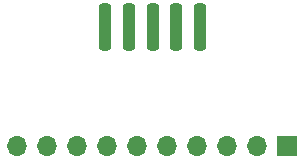
<source format=gbr>
%TF.GenerationSoftware,KiCad,Pcbnew,8.0.4*%
%TF.CreationDate,2024-08-13T15:07:55-04:00*%
%TF.ProjectId,Opta-breakout,4f707461-2d62-4726-9561-6b6f75742e6b,rev?*%
%TF.SameCoordinates,Original*%
%TF.FileFunction,Soldermask,Top*%
%TF.FilePolarity,Negative*%
%FSLAX46Y46*%
G04 Gerber Fmt 4.6, Leading zero omitted, Abs format (unit mm)*
G04 Created by KiCad (PCBNEW 8.0.4) date 2024-08-13 15:07:55*
%MOMM*%
%LPD*%
G01*
G04 APERTURE LIST*
G04 Aperture macros list*
%AMRoundRect*
0 Rectangle with rounded corners*
0 $1 Rounding radius*
0 $2 $3 $4 $5 $6 $7 $8 $9 X,Y pos of 4 corners*
0 Add a 4 corners polygon primitive as box body*
4,1,4,$2,$3,$4,$5,$6,$7,$8,$9,$2,$3,0*
0 Add four circle primitives for the rounded corners*
1,1,$1+$1,$2,$3*
1,1,$1+$1,$4,$5*
1,1,$1+$1,$6,$7*
1,1,$1+$1,$8,$9*
0 Add four rect primitives between the rounded corners*
20,1,$1+$1,$2,$3,$4,$5,0*
20,1,$1+$1,$4,$5,$6,$7,0*
20,1,$1+$1,$6,$7,$8,$9,0*
20,1,$1+$1,$8,$9,$2,$3,0*%
G04 Aperture macros list end*
%ADD10R,1.700000X1.700000*%
%ADD11O,1.700000X1.700000*%
%ADD12RoundRect,0.250000X0.250000X-1.750000X0.250000X1.750000X-0.250000X1.750000X-0.250000X-1.750000X0*%
G04 APERTURE END LIST*
D10*
%TO.C,J2*%
X160401000Y-76581000D03*
D11*
X157861000Y-76581000D03*
X155321001Y-76581000D03*
X152781000Y-76581000D03*
X150241000Y-76581000D03*
X147701000Y-76581000D03*
X145161000Y-76581000D03*
X142620999Y-76581000D03*
X140081000Y-76581000D03*
X137541000Y-76581000D03*
%TD*%
D12*
%TO.C,J1*%
X153000000Y-66500000D03*
X151000000Y-66500000D03*
X149000000Y-66500000D03*
X147000000Y-66500000D03*
X145000000Y-66500000D03*
%TD*%
M02*

</source>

ASSIGNMENT: Begin with the line that contains "0 Add four rect" and end with the last line of the material above. Set down that range exactly.

RESULT OF THIS EXERCISE:
0 Add four rect primitives between the rounded corners*
20,1,$1+$1,$2,$3,$4,$5,0*
20,1,$1+$1,$4,$5,$6,$7,0*
20,1,$1+$1,$6,$7,$8,$9,0*
20,1,$1+$1,$8,$9,$2,$3,0*%
G04 Aperture macros list end*
%ADD10R,1.700000X1.700000*%
%ADD11O,1.700000X1.700000*%
%ADD12RoundRect,0.250000X0.250000X-1.750000X0.250000X1.750000X-0.250000X1.750000X-0.250000X-1.750000X0*%
G04 APERTURE END LIST*
D10*
%TO.C,J2*%
X160401000Y-76581000D03*
D11*
X157861000Y-76581000D03*
X155321001Y-76581000D03*
X152781000Y-76581000D03*
X150241000Y-76581000D03*
X147701000Y-76581000D03*
X145161000Y-76581000D03*
X142620999Y-76581000D03*
X140081000Y-76581000D03*
X137541000Y-76581000D03*
%TD*%
D12*
%TO.C,J1*%
X153000000Y-66500000D03*
X151000000Y-66500000D03*
X149000000Y-66500000D03*
X147000000Y-66500000D03*
X145000000Y-66500000D03*
%TD*%
M02*

</source>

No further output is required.